Das Ingenieurswesen ist bekanntlich die Königsdisziplin der Deutschen, daher ist uns diese Denke vermutlich ein Stück weit in die Wiege gelegt. In Systems Engineering Projekten stellt dies für uns häufig eine Hürde dar, die wir gemeinsam mit unseren Stakeholdern bewältigen müssen.
Zunächst stellt sich die Frage „Wozu überhaupt abstrahieren, wenn man doch bereits eine Lösung kennt?“. Die Frage impliziert hier bereits das Problem. Denn der Fakt, dass bereits eine Lösungsvariante existiert, bedeutet nicht, dass diese die effizienteste bzw. die beste Lösung für das zugrundeliegende Problem darstellt. Aus genau diesem Grund ist es, als Requirements Engineers, unsere Aufgabe, zusammen mit unseren Stakeholdern den fachlichen Wert einer Realisierungsmöglichkeit zu identifizieren und als lösungsneutrale Anforderung zu dokumentieren.

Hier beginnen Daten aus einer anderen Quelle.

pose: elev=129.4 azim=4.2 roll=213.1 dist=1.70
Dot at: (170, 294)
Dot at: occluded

Diese Herangehensweise spiegelt sich bereits in unserer Firmenphilosophie wieder. Denn wir SOPHISTen agieren frei nach dem Motto „Die Infagestellung des Althergebrachten führt zur Suche nach etwas besserem“. Transferiert auf unseren Projektalltag bedeutet das, dass wir nur, wenn wir das eigentliche Problem – also die eigentliche Anforderung – ermitteln, unsere Kunden dabei unterstützen ihr Produkt oder ihre Prozesse zu optimieren. Gelingt uns diese Abstraktion nicht, so verharren wir im „Wir machen das schon immer so!“ und limitieren uns selbst dabei uns zu verbessern.

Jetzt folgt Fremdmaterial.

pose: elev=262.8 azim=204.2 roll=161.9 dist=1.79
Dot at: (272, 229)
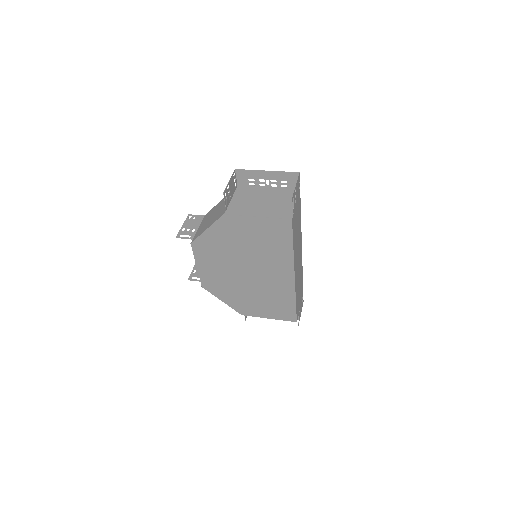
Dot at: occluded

Um Ihnen zu veranschaulichen, wie gewinnbringend die Abstraktion einer Lösung zum Problem ist, ein kleines Beispiel. Denken Sie an ihr Auto. Nun möchten Sie, um losfahren zu können, natürlich den Motor starten. Über einen langen Zeitraum war es Gang und Gäbe dies mittels eines Zündschlüssels zu tun, den man im dazugehörigen Zündschloss dreht. Aus dieser allgemeingültigen Praxis hätten die meisten Stakeholder vermutlich eine Anforderung formuliert wie „Das System muss ein Zündschloss und einen Zündschlüssel haben.“ Aus welchem Grund – also wozu – das System diese „Eigenschaften“ aufweisen soll, bleibt dabei außen vor. Was der Stakeholder eigentlich mit seiner Anforderung ausdrücken möchte ist: „Das System muss dem Fahrer die Möglichkeit bieten den Verbrennungsmotor zu starten.“ Die Art und Weise wie er dies tut, ist wiederum eine Architekturentscheidung und sollte, insofern nicht explizit benötigt oder gewünscht, nicht Teil der Anforderung sein. Durch diese Bereinigung der Anforderung um die Lösung hat die Entwicklung den Freiraum sich andere Lösungsmöglichkeiten zu überlegen und z.B. ein Keyless-Go-System zu entwickeln.
In der Literatur wird Ihnen diese Abstraktion auch als Essenzbildung begegnen.
Schärfen Sie also Ihren Blick dafür, an welchen Stellen es sich lohnt vom Konkreten ins Abstrakte zu wechseln und wann eine Konkretisierung notwendig ist. Wir hoffen unsere Blogserie konnte Ihnen Denkanstöße liefern und vielleicht sogar in Ihrem Projekt weiterhelfen.